Mutually exclusive experiments

This topic describes how to use mutually exclusive experiments and prevent interaction effects that could invalidate your results. Use exclusion groups to ensure that users do not see overlapping experiments that experiment on the same feature.

How exclusion groups work

For experiments that are not mutually exclusive, Optimizely uses a seed, or unique value, for each experiment to bucket the user. The seed determines whether a user enters a particular experiment. Because the seeds are random, unique, and not mutually exclusive across experiments, some users enter multiple experiments. For example, imagine two experiments: A and B, each receives 20% traffic allocation (the percentage of total traffic that is eligible for the experiment). Here is the expected traffic allocation:

16% of traffic falls in experiment A only
16% of traffic falls in experiment B only
4% of traffic falls in both experiment A and experiment B
64% of traffic is not in any experiment

In the example above, results from experiment A and experiment B may be skewed. If users who see both A and B behave differently from users who see just A or just B, then the results for A and B are skewed by the overlap. This is called an interaction effect.

If experiments A and B are mutually exclusive, Optimizely chooses the same random seed (which is unique to the exclusion group) to bucket users in experiments A and distribute traffic to one or the other. This method ensures that experiments cannot overlap for the same users. If experiments A and B are mutually exclusive, the traffic allocation looks something like this:

20% of traffic falls in experiment A only
20% of traffic falls in experiment B only
60% of traffic is not in any experiment

Optimizely also ensures mutual exclusivity between experiments in an exclusion group that run at different times. How?
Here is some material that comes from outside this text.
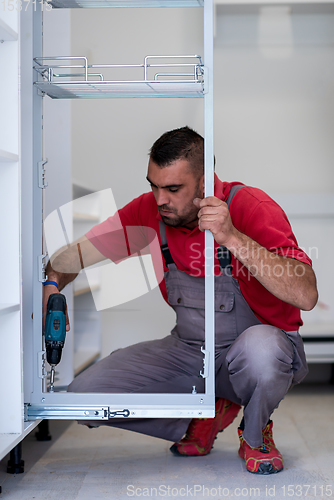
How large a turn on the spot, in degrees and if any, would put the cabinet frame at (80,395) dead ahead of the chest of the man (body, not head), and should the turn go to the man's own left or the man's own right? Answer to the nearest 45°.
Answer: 0° — they already face it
By assigning bucket ranges to experiments using a stratified sample of available buckets, with strata that consist of all current and previously allocated bucket ranges.

Best practices

To guard against any possibility of interaction effects, you might consider making all your experiments mutually exclusive. But sometimes making all experiments in the project mutually exclusive requires more traffic than is available. As a best practice, we recommend that some experiments should overlap and some experiments should be mutually exclusive, depending on the traffic levels you need to reach significance and which parts of your codebase are being tested.

You are more likely to see interaction effects if:

You are running two experiments on the same area of an application.
You are running two experiments on the same flow where there is likely going to be strong overlap.
You are running an experiment that may have a significant impact on a conversion metric that is shared with other experiments.

If these points do not apply, then it is usually unnecessary to create mutually exclusive experiments. Both variations of the experiments are exposed to the other experiment proportionally.

However, there are a few scenarios when creating mutually exclusive experiments or running sequential experiments (waiting for one to end for the next to start) is recommended. Even if you ensure that experiments are mutually exclusive, it is still possible to see interaction effects from experiments running at different times. After you have experimented on some population of users, it is never possible to get a truly unbiased population for future experiments. If you are concerned about interaction effects between experiments running at different times, finish all experiments in an exclusion group before creating new experiments.

For example, suppose you created an exclusion group with four experiments (A, B, C, and D), running at 25% traffic allocation each. If you stop experiment D and start another experiment E, the experiment results of E could be biased because all users in E were previously given the treatment from D. Wait for experiments A, B, and C to finish before starting experiment E to make sure the traffic is evenly sampled across all previous experiments.

When making important decisions for your business, evaluate your risk tolerance for experiment overlap. Evaluate your prioritized roadmap to ensure that you are planning your variation designs, goals, and execution schedule to best meet your business needs.